Edited on Tue Aug-19-08 01:23 AM by susanna
I have some ancedotal information that may or may not be useful, but here goes. I would really like feedback.

I have an urban kitchen garden - I would strive for organic, but in my city situation am only able to say that I am "pesticide free" vis a vis my growth medium (the city sprays liberally for mosquitos, airborne). After ten years of growing in this way, in the past couple of years I have noticed a seriously active honeybee hive forming on my land. I don't want people to get stung (my neighbor's children are allergic), and so want to move at least some of them somewhere more useful, so I am researching through the local extension service. Specifically I want to know if they can come get a portion (or all, if it works that way) of my "wild/urban" bees for use in strengthening managed hives. Evidently extension services have "captured" hives that are wild in nature for assistance in the current problem. If anyone knows about their efforts - especially if I'm deluded into thinking they will use them for good purposes, please let me know.

Secondly, Detroit (my immediate environs) actually hosts an apiary on top of a food shelter warehouse. It's situated in perfect alignment with a community/soup kitchen garden that runs at least two blocks. The bees live on a rooftop and pollinate the crops (pesticide free). The crops are used at a soup kitchen, and the soup kitchen sells honey made from the bees. It seems to be working, and I'm thrilled they are trying.

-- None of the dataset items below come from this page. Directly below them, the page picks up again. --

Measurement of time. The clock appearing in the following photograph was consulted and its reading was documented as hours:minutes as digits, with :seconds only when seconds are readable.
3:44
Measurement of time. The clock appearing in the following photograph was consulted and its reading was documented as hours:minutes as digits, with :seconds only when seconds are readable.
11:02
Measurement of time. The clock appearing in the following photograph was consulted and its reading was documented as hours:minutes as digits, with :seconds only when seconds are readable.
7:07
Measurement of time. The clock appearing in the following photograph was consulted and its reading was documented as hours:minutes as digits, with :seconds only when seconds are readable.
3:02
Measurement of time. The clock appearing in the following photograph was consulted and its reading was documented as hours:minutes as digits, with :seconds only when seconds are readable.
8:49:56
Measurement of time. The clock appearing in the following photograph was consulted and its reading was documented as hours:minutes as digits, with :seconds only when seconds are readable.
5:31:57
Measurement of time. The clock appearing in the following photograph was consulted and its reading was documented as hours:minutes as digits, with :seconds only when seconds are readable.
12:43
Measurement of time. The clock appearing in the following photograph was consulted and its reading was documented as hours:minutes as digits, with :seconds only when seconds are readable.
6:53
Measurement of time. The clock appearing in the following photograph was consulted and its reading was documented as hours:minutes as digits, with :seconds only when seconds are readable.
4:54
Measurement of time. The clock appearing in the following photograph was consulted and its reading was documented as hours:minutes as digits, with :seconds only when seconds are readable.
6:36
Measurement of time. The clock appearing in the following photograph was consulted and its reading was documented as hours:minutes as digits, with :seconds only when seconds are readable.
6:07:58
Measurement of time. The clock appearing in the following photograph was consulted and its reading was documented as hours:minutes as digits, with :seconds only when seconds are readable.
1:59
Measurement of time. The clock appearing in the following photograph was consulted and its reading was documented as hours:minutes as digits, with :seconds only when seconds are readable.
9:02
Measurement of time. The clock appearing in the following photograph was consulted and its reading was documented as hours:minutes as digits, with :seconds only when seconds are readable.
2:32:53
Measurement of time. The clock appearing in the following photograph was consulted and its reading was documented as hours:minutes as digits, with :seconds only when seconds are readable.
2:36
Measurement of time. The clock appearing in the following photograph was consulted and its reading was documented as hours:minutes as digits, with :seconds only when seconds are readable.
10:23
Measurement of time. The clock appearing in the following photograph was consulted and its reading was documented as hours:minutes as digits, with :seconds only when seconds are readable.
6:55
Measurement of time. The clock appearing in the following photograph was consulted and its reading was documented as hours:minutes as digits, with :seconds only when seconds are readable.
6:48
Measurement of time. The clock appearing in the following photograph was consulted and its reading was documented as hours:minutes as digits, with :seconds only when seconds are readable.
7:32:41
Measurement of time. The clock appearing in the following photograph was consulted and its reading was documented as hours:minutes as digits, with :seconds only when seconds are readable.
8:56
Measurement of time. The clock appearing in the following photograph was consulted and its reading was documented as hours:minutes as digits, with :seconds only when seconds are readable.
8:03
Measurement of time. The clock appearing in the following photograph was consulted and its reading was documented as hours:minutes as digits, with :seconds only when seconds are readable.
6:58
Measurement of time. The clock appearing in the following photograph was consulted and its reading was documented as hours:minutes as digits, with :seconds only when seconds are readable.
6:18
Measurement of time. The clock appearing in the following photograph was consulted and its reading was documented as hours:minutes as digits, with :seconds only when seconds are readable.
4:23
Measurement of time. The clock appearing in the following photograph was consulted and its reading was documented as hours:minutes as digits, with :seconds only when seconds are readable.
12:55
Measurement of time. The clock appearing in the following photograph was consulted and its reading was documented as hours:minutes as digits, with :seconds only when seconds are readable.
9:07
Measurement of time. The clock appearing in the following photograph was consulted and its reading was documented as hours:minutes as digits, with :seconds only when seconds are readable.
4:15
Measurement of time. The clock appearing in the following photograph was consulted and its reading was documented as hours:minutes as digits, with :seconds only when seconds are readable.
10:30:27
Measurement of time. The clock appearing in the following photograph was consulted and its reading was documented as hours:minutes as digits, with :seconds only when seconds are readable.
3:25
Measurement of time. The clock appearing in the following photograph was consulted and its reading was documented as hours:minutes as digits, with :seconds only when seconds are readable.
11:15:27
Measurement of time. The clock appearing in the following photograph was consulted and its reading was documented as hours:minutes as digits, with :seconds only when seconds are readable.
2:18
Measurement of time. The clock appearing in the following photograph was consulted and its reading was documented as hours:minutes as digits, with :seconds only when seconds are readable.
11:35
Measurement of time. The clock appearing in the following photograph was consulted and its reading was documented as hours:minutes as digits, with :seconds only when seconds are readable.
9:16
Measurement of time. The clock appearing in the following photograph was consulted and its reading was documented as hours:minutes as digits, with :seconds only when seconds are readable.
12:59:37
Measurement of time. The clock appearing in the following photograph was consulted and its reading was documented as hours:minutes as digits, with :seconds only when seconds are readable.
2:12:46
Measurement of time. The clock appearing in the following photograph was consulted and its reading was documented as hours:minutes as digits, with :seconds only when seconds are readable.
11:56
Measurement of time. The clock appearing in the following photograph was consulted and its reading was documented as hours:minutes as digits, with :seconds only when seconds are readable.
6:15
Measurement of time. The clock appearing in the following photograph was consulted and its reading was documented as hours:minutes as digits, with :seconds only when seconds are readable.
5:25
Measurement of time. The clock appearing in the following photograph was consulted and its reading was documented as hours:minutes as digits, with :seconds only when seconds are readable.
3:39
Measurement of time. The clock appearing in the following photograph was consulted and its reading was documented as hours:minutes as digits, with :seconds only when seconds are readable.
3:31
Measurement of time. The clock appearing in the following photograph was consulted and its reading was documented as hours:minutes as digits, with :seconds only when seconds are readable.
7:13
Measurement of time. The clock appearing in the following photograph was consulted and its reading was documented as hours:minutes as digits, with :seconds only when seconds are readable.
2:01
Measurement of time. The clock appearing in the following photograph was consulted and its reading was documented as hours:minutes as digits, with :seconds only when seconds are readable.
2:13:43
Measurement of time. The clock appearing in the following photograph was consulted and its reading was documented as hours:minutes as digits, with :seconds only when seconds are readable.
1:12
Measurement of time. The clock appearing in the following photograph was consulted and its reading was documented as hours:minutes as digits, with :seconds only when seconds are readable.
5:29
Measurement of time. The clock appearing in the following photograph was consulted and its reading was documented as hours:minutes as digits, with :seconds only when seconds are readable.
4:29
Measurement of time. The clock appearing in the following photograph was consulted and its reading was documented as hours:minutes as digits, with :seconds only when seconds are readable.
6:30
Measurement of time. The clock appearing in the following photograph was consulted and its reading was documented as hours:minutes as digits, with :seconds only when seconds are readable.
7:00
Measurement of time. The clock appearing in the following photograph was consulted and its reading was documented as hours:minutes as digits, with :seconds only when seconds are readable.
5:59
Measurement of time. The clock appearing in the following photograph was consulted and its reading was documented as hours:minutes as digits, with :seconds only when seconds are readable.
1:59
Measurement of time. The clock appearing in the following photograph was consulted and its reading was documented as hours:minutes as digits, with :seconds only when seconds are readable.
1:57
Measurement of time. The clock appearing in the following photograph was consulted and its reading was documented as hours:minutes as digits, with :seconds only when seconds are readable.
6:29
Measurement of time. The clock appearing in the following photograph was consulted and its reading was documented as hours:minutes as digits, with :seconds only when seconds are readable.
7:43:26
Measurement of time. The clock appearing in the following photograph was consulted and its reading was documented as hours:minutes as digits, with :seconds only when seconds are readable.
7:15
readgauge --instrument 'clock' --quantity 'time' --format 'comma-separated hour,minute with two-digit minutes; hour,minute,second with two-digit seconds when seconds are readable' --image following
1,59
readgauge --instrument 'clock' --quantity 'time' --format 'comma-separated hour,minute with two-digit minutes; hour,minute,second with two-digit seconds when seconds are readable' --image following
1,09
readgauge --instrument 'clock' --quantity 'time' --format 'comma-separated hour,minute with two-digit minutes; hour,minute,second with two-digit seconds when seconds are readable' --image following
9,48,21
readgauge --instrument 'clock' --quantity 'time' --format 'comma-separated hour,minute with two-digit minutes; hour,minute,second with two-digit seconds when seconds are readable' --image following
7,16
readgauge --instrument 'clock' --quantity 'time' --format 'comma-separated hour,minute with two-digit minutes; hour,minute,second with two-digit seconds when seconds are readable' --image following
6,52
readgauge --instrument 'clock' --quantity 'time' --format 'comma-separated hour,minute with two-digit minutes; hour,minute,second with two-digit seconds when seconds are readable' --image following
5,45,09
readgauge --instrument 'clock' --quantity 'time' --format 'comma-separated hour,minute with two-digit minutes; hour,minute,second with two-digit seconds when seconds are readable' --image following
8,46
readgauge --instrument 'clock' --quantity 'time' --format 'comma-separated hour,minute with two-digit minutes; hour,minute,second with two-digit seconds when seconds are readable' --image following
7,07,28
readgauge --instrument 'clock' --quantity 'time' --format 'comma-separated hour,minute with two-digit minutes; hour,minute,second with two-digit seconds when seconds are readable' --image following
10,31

Today I went and visited the horticulture gardens at Michigan State. One thing that was not in absence was the number (and variety) of bees. They were EVERYWHERE. So I think bee colonies, given the right environs, can thrive. I asked the person in residence at the gardens if their bees are specificually managed, and she wasn't sure. But there were TONS, of all kinds, so I personally think they are just glad to have the raw material they need.

So I'm wondering if normal Joe and Jane Homeowner can't help by getting these "wildish" bees into the fold. Anyone have any ideas? I'm NOT going to kill my honeybees. No way, no how...but I would like to see them used for some good; there are just getting to be too many for my small piece of land. Anyone?

If I need to move this to a different forum, please advise.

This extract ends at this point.